Well, as much as I love my son and appreciate his efforts, in that moment the mix of an eleven-year-old trying to rush through getting the lights strung on the tree and my already incensed feelings was enough to create an argument.

It certainly wasn’t a parenting moment I’m very proud of. I nit-picked the way he tried to string the lights and he in turn expressed his frustration right back at me.

Needless to say he walked away not knowing what he did wrong and I went to my room and gave myself a much needed time-out.

I was angry with myself for the way I had interacted with my son and I was angry in general because I had really hoped this holiday season in a new home would give us a fresh start. Plus I truly hoped I could find some beauty in it all once again.

But just like a kid who finds out Santa Claus really doesn’t exist, my hopes were dashed and the disappointment was acute.

After a while I emerged from my room and apologized to my son for my behavior and dug down deep for strength to finish the tree.
The following year I wasn’t sure how I would cope as the holidays approached, but I knew one thing: I wasn’t going to put up the lights!

I didn’t want a reenactment of the prior year’s fiasco with my son. So after some thought I decided to do the one thing I always had a hard time doing. I asked for help.

My parents had made the move to Arizona the prior year to escape the harsh winters in the Midwest and to be closer to me and my children so they could lend a helping hand when needed.

I decided for my sanity and to preserve the peace of the holiday season- and the peace in my home- to go ahead and ask my mother to help me trim the tree.

One of the great qualities about my mother is that any time I ask her for some help she is more than eager to be there for me. Little did she know I’d give her the task of stringing the lights. But she did it with an attention to detail my son and I no longer had the patience for.

And this year, well, my mother was there for me once again.

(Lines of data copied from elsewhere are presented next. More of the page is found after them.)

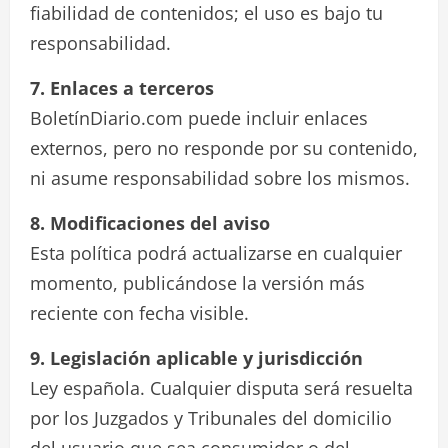
fiabilidad de contenidos; el uso es bajo tu
responsabilidad.
7. Enlaces a terceros
BoletínDiario.com puede incluir enlaces
externos, pero no responde por su contenido,
ni asume responsabilidad sobre los mismos.
8. Modificaciones del aviso
Esta política podrá actualizarse en cualquier
momento, publicándose la versión más
reciente con fecha visible.
9. Legislación aplicable y jurisdicción
Ley española. Cualquier disputa será resuelta
por los Juzgados y Tribunales del domicilio
del usuario que sea consumidor o del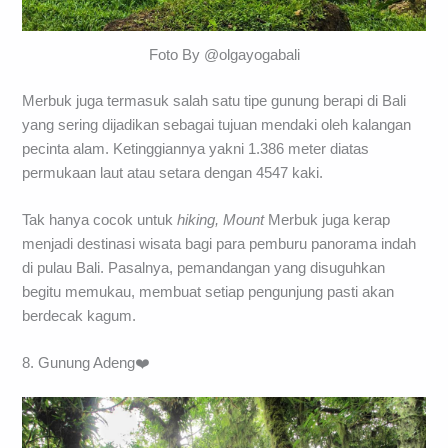
Foto By @olgayogabali
Merbuk juga termasuk salah satu tipe gunung berapi di Bali
yang sering dijadikan sebagai tujuan mendaki oleh kalangan
pecinta alam. Ketinggiannya yakni 1.386 meter diatas
permukaan laut atau setara dengan 4547 kaki.
Tak hanya cocok untuk
hiking, Mount
Merbuk juga kerap
menjadi destinasi wisata bagi para pemburu panorama indah
di pulau Bali. Pasalnya, pemandangan yang disuguhkan
begitu memukau, membuat setiap pengunjung pasti akan
berdecak kagum.
8. Gunung Adeng❤️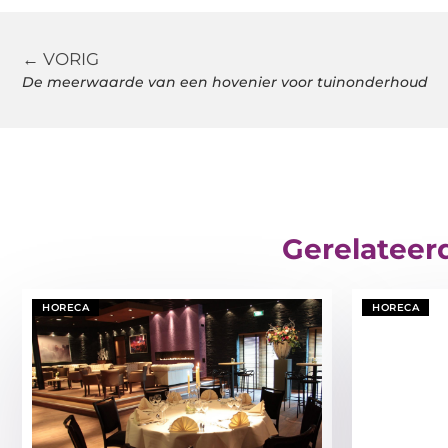
← VORIG
De meerwaarde van een hovenier voor tuinonderhoud
Gerelateer
HORECA
HORECA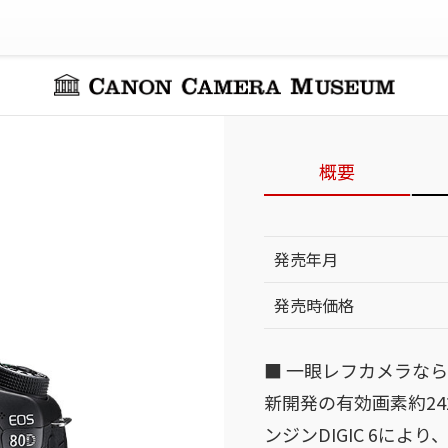
概要
発売年月
発売時価格
■ 一眼レフカメラな
新開発の有効画素約24
ンジンDIGIC 6により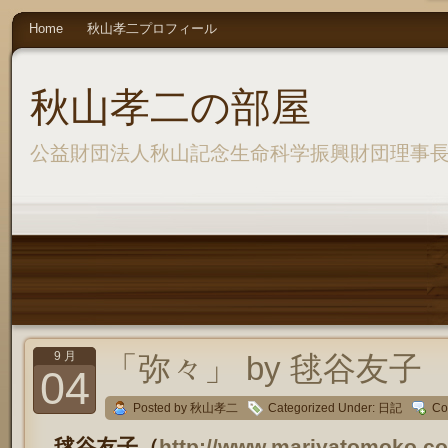
Home
秋山孝二プロフィール
秋山孝二の部屋
公益財団法人秋山記念生命科学振興財団理事
9 月
「弥々」 by 毬谷友子
04
Posted by 秋山孝二
Categorized Under:
日記
Co
毬谷友子（
http://www.mariyatomoko.c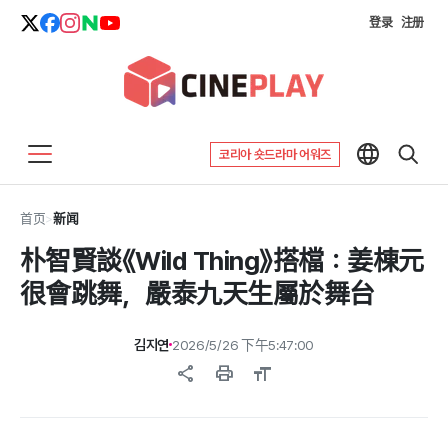
登录
注册
코리아 숏드라마 어워즈
首页
>
新闻
朴智賢談《Wild Thing》搭檔：姜棟元
很會跳舞，嚴泰九天生屬於舞台
김지연
2026/5/26 下午5:47:00
share
print
format_size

This time, though, it became a family affair. With some good-natured moaning and groaning the boys were enlisted to help put up the tree and we did it together.

As I reflect back on this past Friday I recognize it was more than a simple exercise in tree-trimming: it was all about the memories that we created.

And the holiday spirit is in our home once more.

Of course we had some frustrating moments: the angel kept leaning and threatened to topple over, the lights went out on half a strand after they were already strung on the tree, a few ornaments were dropped and shattered, and the boys kept repeating, “Can we be done?”

But there was also laughter, Christmas music (until my eldest son decided he had heard enough and changed it) and good-natured joking while the tree got trimmed and stockings got hung.

Most importantly, I’m learning I don’t have to do it all on my own.

So as I sit in my living room with my laptop and write this post, I’m grateful once more for all I have: a beautiful tree to glance at as I gather my thoughts and reminisce about a nice afternoon I shared with my family.

As for next year…you can bet I’ll enlist the help of my mother once more.

If you’re having a difficult time deciding what to do about decorating for Christmas I encourage you to reach out… And let someone else put up the lights!